- Activity -
Find every line below with the string "sparkling" and pick it out.

- Dataset -
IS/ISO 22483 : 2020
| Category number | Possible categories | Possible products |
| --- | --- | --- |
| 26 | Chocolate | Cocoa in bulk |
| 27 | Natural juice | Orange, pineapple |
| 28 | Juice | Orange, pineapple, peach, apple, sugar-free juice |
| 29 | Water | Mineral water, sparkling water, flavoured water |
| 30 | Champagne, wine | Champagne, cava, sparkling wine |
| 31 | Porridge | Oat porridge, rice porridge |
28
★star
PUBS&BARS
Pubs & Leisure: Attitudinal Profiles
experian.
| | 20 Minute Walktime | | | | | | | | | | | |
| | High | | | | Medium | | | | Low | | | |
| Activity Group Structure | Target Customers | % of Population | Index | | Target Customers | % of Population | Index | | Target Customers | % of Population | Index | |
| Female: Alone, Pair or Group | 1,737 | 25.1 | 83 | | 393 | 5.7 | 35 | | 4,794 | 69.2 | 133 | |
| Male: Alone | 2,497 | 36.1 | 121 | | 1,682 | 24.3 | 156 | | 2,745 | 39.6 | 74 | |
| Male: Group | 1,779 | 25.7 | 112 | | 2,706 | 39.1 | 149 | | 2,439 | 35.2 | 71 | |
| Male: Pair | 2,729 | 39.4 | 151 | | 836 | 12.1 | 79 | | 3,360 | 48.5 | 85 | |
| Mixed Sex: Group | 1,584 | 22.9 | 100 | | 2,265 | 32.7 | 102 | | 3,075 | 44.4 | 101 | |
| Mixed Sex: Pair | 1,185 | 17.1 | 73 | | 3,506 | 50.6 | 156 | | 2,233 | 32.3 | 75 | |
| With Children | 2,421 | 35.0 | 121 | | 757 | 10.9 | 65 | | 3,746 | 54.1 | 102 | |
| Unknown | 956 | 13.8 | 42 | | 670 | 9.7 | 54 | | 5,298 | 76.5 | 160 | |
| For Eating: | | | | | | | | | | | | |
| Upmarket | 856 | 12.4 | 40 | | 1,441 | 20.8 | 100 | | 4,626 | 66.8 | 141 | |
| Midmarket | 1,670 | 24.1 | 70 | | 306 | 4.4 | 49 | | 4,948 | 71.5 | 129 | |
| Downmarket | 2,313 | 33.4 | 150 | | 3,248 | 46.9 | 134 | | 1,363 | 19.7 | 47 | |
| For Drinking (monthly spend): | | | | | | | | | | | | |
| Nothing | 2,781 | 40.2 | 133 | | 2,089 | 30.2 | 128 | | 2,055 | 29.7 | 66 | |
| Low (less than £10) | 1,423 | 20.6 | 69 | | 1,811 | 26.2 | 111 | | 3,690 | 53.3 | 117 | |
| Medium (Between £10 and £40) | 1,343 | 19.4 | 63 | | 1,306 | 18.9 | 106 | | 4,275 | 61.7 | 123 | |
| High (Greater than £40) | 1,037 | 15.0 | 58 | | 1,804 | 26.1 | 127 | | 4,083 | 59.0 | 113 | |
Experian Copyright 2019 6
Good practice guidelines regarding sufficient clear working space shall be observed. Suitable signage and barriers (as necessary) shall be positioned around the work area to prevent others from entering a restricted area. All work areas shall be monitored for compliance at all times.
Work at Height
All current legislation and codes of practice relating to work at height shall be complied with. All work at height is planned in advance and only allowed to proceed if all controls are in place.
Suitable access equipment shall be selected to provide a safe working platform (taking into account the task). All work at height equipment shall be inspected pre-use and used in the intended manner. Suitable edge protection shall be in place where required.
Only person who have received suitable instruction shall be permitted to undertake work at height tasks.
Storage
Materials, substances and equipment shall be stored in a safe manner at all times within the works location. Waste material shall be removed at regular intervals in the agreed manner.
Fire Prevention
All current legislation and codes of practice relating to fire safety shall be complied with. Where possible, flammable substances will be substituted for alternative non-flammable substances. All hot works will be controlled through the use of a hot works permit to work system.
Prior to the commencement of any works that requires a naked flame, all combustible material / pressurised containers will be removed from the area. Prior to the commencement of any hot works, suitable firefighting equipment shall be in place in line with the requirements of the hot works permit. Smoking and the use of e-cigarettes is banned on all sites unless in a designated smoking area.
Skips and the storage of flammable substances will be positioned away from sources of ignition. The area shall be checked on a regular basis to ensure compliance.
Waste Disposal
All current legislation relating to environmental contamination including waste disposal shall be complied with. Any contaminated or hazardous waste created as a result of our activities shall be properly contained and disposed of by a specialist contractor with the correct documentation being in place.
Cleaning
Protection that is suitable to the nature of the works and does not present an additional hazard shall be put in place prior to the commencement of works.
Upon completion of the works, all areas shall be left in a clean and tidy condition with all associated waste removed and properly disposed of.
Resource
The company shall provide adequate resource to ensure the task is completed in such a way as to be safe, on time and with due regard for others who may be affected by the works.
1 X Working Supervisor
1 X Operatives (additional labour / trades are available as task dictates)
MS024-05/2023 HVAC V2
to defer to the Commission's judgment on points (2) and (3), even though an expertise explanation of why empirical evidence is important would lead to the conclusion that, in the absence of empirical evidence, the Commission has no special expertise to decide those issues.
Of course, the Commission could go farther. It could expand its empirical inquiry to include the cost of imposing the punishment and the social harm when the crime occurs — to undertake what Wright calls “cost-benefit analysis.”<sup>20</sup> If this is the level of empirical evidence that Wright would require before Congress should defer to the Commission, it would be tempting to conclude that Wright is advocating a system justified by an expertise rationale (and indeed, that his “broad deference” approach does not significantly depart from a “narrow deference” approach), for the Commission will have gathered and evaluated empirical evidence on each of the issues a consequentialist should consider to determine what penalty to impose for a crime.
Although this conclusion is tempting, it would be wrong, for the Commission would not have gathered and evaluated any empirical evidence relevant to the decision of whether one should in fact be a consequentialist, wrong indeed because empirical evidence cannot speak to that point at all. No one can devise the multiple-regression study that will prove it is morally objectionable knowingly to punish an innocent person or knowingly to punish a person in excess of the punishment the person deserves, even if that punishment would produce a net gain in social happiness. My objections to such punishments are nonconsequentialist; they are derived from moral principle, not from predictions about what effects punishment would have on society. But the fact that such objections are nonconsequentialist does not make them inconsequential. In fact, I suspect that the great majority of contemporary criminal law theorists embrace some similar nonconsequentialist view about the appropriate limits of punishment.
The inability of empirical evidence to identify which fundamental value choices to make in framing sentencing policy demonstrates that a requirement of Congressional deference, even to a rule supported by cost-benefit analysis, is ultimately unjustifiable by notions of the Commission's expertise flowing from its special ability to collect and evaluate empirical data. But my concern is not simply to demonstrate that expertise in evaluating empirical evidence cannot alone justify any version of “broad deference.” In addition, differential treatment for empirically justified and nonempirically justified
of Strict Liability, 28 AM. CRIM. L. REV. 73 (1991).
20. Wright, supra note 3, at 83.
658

- Response to this task -
| 29 | Water | Mineral water, sparkling water, flavoured water |
| 30 | Champagne, wine | Champagne, cava, sparkling wine |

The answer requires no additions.